**Job item**
Filter the records down to the lines that hold the word "الأردن", and copy each of those lines.

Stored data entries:

==*==

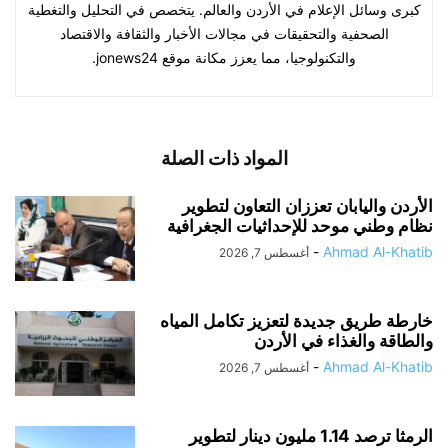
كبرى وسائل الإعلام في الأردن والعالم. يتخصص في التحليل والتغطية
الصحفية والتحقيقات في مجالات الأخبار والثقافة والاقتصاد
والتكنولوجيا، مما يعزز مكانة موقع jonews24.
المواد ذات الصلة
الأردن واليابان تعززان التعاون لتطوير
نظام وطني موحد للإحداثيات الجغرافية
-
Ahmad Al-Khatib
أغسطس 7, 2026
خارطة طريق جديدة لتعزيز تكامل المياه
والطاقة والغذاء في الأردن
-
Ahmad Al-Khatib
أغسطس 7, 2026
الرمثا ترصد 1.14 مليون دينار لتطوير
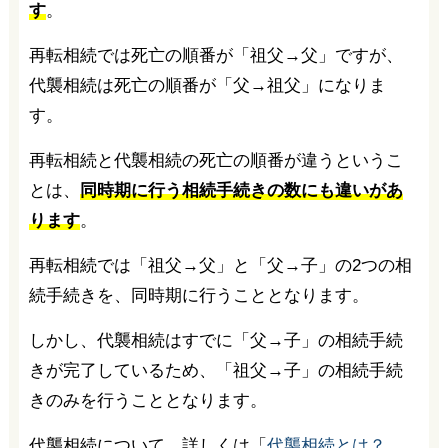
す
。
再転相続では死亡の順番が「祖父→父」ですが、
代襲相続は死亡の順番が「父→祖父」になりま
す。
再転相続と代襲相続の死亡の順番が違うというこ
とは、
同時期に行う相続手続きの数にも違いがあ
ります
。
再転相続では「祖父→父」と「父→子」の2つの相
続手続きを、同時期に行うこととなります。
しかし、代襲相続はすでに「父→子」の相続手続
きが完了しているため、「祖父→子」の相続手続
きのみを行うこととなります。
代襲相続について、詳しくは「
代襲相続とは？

==*==

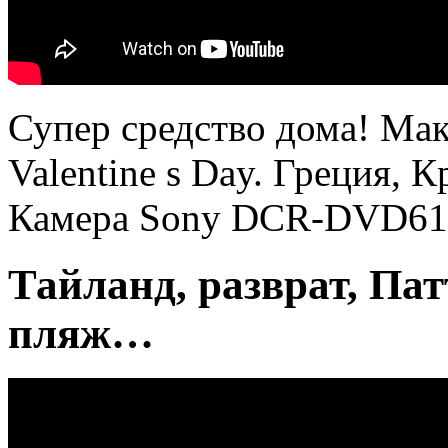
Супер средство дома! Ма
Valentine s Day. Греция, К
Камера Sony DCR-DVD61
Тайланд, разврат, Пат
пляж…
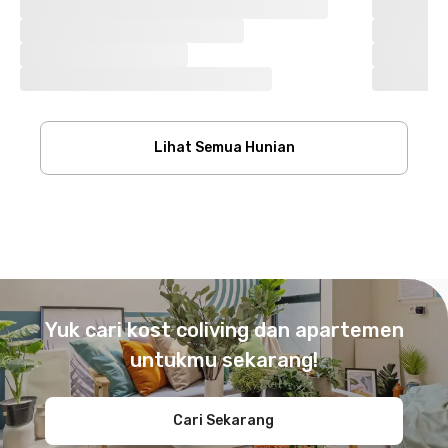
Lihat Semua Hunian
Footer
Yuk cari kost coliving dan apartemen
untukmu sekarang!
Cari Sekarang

==*==

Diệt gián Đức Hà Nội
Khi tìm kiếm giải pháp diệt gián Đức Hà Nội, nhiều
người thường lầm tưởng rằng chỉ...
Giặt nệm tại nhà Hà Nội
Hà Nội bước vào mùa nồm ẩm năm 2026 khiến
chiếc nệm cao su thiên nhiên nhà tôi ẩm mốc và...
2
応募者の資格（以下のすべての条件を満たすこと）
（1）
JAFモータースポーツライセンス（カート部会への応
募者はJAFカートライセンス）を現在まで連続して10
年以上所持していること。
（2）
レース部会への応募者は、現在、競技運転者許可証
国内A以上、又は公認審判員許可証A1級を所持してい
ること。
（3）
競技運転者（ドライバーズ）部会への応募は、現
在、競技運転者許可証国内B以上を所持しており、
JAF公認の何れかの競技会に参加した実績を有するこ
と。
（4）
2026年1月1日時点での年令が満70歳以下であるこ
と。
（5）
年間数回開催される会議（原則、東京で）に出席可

==*==

**Solution to this task**
كبرى وسائل الإعلام في الأردن والعالم. يتخصص في التحليل والتغطية
الأردن واليابان تعززان التعاون لتطوير
والطاقة والغذاء في الأردن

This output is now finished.